Brief: This task calls for copying every line of the records that includes the word "linecap".
☆ ☆ ☆
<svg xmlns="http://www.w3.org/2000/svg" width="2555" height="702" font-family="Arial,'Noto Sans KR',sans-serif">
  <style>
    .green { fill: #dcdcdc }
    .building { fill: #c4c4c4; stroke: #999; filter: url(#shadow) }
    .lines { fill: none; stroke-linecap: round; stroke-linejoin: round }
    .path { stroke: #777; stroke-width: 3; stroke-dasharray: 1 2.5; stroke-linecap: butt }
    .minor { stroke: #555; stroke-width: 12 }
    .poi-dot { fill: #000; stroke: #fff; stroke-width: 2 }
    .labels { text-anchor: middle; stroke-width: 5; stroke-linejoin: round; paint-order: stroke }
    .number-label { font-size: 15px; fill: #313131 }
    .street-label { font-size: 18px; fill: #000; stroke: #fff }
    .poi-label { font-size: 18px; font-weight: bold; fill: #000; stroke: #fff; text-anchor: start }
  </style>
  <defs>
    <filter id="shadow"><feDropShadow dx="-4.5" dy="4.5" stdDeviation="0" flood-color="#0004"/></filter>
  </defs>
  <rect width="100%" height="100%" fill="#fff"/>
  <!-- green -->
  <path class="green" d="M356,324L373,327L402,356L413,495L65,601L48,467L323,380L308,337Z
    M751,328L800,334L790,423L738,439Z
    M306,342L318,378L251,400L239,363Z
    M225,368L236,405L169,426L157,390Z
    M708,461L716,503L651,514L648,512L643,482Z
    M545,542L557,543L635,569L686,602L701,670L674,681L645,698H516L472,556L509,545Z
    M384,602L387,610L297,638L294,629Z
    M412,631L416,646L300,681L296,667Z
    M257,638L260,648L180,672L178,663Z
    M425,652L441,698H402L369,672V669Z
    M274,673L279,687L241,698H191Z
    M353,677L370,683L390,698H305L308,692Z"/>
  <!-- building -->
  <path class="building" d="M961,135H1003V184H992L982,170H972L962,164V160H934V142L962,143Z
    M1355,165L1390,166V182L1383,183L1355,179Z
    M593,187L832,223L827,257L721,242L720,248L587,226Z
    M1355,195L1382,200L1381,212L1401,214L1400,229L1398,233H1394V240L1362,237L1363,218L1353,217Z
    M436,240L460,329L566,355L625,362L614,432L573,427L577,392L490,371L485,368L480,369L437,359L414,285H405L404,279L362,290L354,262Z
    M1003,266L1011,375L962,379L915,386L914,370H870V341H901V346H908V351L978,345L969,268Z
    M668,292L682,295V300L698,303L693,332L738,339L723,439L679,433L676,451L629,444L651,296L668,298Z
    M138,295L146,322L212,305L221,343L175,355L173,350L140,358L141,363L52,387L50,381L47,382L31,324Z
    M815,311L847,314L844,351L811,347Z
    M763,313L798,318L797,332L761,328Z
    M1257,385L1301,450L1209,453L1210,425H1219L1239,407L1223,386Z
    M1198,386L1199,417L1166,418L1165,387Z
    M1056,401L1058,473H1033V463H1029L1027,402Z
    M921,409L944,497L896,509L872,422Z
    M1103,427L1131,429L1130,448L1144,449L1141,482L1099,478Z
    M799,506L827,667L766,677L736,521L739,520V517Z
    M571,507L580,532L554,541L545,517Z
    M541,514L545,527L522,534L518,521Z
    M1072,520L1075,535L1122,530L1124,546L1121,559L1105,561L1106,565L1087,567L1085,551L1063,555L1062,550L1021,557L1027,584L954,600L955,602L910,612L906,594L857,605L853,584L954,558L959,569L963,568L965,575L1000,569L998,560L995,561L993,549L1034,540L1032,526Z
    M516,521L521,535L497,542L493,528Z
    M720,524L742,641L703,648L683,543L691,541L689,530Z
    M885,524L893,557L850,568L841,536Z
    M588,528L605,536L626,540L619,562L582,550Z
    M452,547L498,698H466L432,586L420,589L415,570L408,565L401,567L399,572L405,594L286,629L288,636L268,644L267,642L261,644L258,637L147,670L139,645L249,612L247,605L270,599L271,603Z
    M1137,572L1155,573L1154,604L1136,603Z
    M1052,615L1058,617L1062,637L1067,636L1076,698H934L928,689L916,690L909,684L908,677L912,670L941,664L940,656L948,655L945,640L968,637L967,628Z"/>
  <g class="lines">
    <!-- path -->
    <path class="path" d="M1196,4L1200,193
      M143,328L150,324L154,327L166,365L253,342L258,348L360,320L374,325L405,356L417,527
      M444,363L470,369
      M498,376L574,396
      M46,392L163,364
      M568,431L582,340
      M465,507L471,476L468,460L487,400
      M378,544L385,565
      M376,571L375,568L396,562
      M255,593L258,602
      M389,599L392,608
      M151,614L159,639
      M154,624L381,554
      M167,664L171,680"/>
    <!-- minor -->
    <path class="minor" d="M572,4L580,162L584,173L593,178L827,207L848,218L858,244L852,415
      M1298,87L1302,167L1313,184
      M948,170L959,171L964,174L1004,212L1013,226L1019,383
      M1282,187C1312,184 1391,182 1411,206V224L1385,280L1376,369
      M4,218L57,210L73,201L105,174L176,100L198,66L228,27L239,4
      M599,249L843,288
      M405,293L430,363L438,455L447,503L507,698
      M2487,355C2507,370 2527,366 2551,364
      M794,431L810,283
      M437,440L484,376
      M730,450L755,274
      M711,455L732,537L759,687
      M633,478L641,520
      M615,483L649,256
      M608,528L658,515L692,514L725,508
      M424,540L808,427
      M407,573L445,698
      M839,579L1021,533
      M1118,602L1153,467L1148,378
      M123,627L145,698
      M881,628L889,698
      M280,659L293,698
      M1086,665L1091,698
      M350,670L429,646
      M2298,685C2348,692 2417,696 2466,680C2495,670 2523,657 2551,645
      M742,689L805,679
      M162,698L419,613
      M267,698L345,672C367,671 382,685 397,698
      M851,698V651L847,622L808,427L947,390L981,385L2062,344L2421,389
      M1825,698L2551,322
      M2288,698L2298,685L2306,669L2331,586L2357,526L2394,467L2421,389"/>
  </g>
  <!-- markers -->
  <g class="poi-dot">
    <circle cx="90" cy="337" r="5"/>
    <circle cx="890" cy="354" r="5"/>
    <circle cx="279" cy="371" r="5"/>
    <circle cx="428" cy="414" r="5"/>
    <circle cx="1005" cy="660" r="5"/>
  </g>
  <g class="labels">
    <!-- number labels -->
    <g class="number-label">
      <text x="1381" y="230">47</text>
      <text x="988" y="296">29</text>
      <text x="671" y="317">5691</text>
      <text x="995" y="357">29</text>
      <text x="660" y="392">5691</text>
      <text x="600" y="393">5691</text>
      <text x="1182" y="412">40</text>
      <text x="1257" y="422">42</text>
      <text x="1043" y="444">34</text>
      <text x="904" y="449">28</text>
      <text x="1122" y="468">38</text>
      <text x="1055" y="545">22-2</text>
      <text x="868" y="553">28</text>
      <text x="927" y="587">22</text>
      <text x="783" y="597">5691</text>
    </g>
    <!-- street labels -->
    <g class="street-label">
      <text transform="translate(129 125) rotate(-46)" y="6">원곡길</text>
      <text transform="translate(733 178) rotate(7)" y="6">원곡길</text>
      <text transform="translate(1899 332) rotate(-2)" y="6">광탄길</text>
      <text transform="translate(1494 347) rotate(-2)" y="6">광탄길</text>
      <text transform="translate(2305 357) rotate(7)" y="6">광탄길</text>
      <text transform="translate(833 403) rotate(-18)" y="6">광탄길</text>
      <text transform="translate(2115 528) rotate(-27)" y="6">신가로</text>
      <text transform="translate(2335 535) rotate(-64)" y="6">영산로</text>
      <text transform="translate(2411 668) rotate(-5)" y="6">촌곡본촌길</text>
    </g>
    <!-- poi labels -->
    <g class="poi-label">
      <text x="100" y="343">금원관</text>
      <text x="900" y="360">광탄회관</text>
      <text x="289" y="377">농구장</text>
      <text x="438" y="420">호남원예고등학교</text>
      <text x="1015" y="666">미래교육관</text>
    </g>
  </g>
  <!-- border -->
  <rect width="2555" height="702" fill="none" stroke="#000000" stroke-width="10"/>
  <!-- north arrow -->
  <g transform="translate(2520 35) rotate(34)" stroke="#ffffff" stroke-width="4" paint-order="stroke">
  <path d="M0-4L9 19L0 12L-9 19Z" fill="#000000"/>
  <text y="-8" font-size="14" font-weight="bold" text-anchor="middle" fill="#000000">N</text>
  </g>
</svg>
☆ ☆ ☆
Result of the task:
    .lines { fill: none; stroke-linecap: round; stroke-linejoin: round }
    .path { stroke: #777; stroke-width: 3; stroke-dasharray: 1 2.5; stroke-linecap: butt }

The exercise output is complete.